- **Passage to read**:
● ● ● ● ●
United States District Court, D. Maryland

April 4, 2018

ALTON W. SMITH, Plaintiff,
v.
STATE OF MARYLAND, ET AL, Defendants Count Title

          MEMORANDUM AND ORDER

          MARVIN J. GARBIS UNITED STATES DISTRICT JUDGE

         The Court has before it Defendants' Motion to Dismiss or, In the Alternative for Summary Judgment [ECF No. 18], Plaintiff's Cross Motion for Summary Judgment [ECF No. 21], Defendants' Motion for Leave to Supplement Their Motion To Dismiss Or, In the Alternative, For Summary Judgment [ECF No. 26], and the materials submitted relating thereto. The Court has held a hearing and has had the benefit of arguments of counsel.

         Both sides have submitted materials in addition to the Complaint regarding these motions. The Court has not excluded these materials from consideration. When “matters outside the pleading are presented to and not excluded by the court, the [12(b)(6)] motion shall be treated as one for summary judgment and disposed of as provided in Rule 56.” Laughlin v. Metro. Washington Airports Auth., 149 F.3d 253, 260- 61 (4th Cir. 1998); Fed.R.Civ.P. 12(d). Because the Court has relied on supplemental affidavits and documents filed outside of the pleadings, it will treat the pending motions as motions for summary judgment.
● ● ● ● ●
[Saved entries]
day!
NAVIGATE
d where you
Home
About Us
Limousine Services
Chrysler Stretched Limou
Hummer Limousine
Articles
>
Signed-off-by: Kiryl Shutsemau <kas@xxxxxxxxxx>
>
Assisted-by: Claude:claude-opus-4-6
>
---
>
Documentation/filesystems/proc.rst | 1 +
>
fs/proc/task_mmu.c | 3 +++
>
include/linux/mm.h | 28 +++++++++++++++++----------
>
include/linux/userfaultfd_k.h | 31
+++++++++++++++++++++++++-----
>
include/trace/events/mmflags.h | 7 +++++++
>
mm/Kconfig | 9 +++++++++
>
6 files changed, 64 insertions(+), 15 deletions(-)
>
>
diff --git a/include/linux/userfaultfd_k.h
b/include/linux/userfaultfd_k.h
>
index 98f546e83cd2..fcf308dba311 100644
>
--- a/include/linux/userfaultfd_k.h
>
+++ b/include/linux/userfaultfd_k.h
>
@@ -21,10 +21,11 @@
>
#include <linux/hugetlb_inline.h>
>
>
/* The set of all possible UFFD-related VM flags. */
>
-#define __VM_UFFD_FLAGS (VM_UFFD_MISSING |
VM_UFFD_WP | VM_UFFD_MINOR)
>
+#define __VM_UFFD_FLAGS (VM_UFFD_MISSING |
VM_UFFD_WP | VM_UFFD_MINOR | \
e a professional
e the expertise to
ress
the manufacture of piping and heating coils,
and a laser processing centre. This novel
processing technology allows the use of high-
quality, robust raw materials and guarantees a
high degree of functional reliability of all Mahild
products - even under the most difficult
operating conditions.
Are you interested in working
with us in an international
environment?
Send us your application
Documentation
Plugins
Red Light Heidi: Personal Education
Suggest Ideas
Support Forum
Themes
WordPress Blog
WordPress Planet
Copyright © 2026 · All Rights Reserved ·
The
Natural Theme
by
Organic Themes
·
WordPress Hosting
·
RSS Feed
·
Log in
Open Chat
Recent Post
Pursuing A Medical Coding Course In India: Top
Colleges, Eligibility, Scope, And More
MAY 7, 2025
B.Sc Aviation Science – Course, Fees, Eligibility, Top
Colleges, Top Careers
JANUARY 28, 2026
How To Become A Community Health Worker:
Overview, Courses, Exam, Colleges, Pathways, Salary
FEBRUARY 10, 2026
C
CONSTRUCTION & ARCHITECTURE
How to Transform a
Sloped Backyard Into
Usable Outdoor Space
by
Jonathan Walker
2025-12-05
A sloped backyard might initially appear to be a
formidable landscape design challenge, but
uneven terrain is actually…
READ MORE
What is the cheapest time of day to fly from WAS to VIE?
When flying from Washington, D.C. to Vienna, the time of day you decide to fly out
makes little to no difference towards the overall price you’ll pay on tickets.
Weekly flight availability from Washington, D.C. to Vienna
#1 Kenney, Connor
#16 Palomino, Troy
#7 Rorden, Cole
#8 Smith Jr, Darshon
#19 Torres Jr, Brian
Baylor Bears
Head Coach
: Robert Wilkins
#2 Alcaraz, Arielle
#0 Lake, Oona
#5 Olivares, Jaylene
● ● ● ● ●
- **Work required**:
Carry on the court memorandum in Smith v. State of Maryland from the point where it ends.

- **Exercise answer**:
         I. BACKGROUND

         A. Asserted Claims

         After his college teaching contract was not renewed in 2016, Plaintiff Alton W. Smith (“Smith” or “Plaintiff”) brought an action against his former employer, Baltimore City Community College (“BCCC”), [1] the State of Maryland, and three Individual Defendants: Tonja L. Ringgold (“Ringgold”), Enyinnaya Iweha (“Iweha”), and Cynthia Webb (“Webb”).[2]

         Plaintiff asserts claims in Seven Counts:

Count
Title

I

Breach of Contract (All Defendants)

II

Interference with Economic Relationship (Iweha only)

III

Interference with Economic Relationship (Webb only)

IV

Interference with Economic Relationship (Ringgold only)

V

Conspiracy to Interfere with Economic Relationship (Iweha, Webb, and Ringgold)

VI

Deprivation of Property Without Due Process under 42 U.S.C. § 1983 (All Defendants)

VII

Deprivation of Property Without Due Process under Maryland Declaration of Rights, Art. 24 (All Defendants)

         B. Background

         Plaintiff was an associate professor at BCCC who taught electronics courses from 2005 to 2011 and business courses from 2011 until 2016. Compl. ¶ 5, ECF No. 2.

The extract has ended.